825  Camaro Research Group Discussion / General Discussion / Re: Adding console gauges and tach for 69 Camaro on: March 31, 2006, 08:25:39 PM
Guys:

This topic came up not too long ago - see attached link:

http://www.camaros.org/forum/index.php?topic=281.0

I've done it and it was no problem.  You don't change anything in the dash harness.  The existing setup in a car with idiot lights has a temp line coming in already to the light, just need to take the light out of the circuit and run the temp line to the temp gage.  (Also change out the termperature sending unit to one for gages).  Ammeter and tach leads can be run as new wires from the tach and ammeter gage out through the firewall to the coil, horn relay and the charging circuit junction block near the battery.
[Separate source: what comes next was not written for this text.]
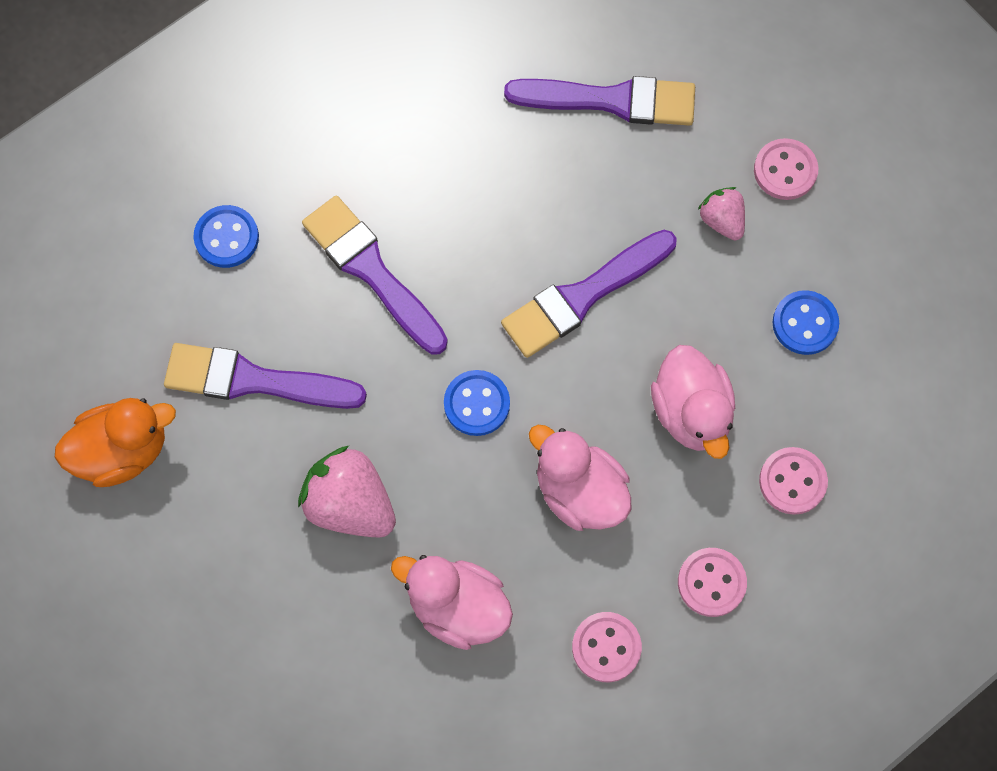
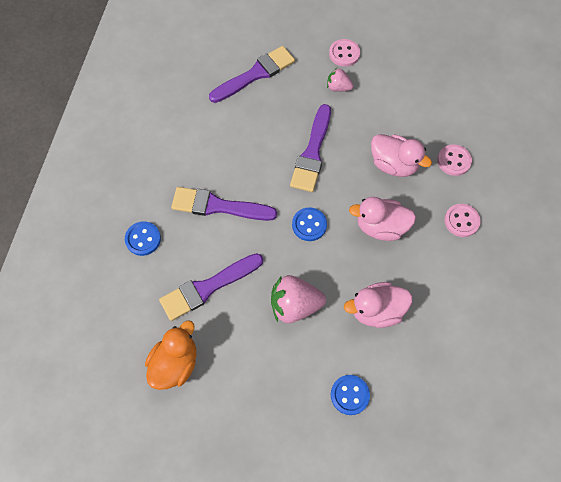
camera: 40 degrees left, 5 degrees down
pink button [572,612,642,682] -> none
blue button [773,290,839,355] -> blue button moved to [331,375,370,415]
If you want to set it up as GM built it, the tach and ammeter leads (3 wires total) need to be terminated at the proper locations in the bulkhead adapter under the fuse block in the interior of the car.  (Temp lead is already properly terminated.)  Then if you replace both wiring harnesses in the engine compartment (engine and front light harnesses) with harnesses that are for a gage setup, you'll pickup the tach and ammeter connections through the bulkhead connectors.

Fuel line connection is simply a matter of extending the existing lead for a fuel gage in the dash to get it down to the console.

The last item is to remove the existing oil pressure switch and connect the oil tubing from the engine through the firewall to the oil pressue gage.  The existing lead for the oil pressure switch can be eliminated as it is no longer used.  (if you change out the harness, one for gages won't have this connection.)

Check out the attached link and let's go from there.